Your goal
Rewrite every line in the records below as a numbered list, skipping any blank lines.

--- start Data excerpts ---

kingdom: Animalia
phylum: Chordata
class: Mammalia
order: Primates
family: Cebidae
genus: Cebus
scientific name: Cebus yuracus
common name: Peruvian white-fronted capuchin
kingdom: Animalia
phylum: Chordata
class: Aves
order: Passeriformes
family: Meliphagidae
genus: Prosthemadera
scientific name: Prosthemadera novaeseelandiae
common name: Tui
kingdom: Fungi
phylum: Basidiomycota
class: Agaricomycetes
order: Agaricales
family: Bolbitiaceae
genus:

--- end Data excerpts ---

Answer to this exercise
1. kingdom: Animalia
2. phylum: Chordata
3. class: Mammalia
4. order: Primates
5. family: Cebidae
6. genus: Cebus
7. scientific name: Cebus yuracus
8. common name: Peruvian white-fronted capuchin
9. kingdom: Animalia
10. phylum: Chordata
11. class: Aves
12. order: Passeriformes
13. family: Meliphagidae
14. genus: Prosthemadera
15. scientific name: Prosthemadera novaeseelandiae
16. common name: Tui
17. kingdom: Fungi
18. phylum: Basidiomycota
19. class: Agaricomycetes
20. order: Agaricales
21. family: Bolbitiaceae
22. genus:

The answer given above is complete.